This should ideally be done once, with the info stored,
which is precisely what an inverted index accomplishes,
i.e., an inverted index says which documents have which terms.
The Internetwork!
Google's big innovation was really with ranking,
and this was done by putting the problem into a good model.
The internet can be viewed as a bunch of linked documents,
which is abstractly a directed network of links and nodes.
The connections, themselves, possess a lot of information,
which Google extracted with a mathematical model
finds where a "person" might most frequently arrive
as they "surf" around the internet randomly.
A random surfer
With the internet as a network of links and nodes,
Think of Google's PagrRank starting a surfer at each page,
at each step forward in time, surfers click onto another page,
choosing one linked from where they are.
This happens again and again, until the game stops,
and finally Google check to see where people wound up.
The places with the most surfers are the highest ranked,
and those with fewer are lower ranked.
Random surfing is an excellent network modeling example.
A surfer walks randomly
PageRank
The random surfer model is intuitive and understandable,
but executing PageRank with it is somewhat more complex.
The model uses a lot of linear algebra,
since a network is represented by an adjacency matrix,
and it is generally computed in terms of probabilities
that describe the likelihood a surfer will chance upon a page.
However, some pages don't link out anywhere,
and some groups of pages are entirely disconnected,
which causes the page-hit probability to bleed away.
To fix this, the modelers included teleportation into the model,
where a surfer jumps to an arbitrary page with a probability, p,
or follows a link from locale, with probability (1-p).
If you look this up, p is often called the "damping" factor.

* _Exercise requirements_
1. Reproduce the stretch of the PageRank passage from "The model uses" through "upon a page.".
2. In the PageRank passage, what is the probability p of jumping to an arbitrary page often called?

* _Extracted material_
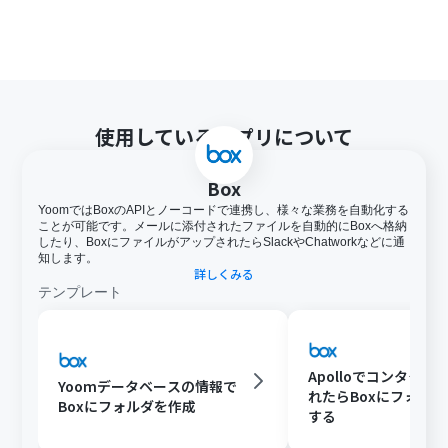
使用しているアプリについて
Box
YoomではBoxのAPIとノーコードで連携し、様々な業務を自動化する
ことが可能です。メールに添付されたファイルを自動的にBoxへ格納
したり、BoxにファイルがアップされたらSlackやChatworkなどに通
知します。
詳しくみる
テンプレート
Apolloでコンタクト
Yoomデータベースの情報で
れたらBoxにフォル
Boxにフォルダを作成
する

* _Written answers_
1.
The model uses a lot of linear algebra,
since a network is represented by an adjacency matrix,
and it is generally computed in terms of probabilities
that describe the likelihood a surfer will chance upon a page.

2. The "damping" factor.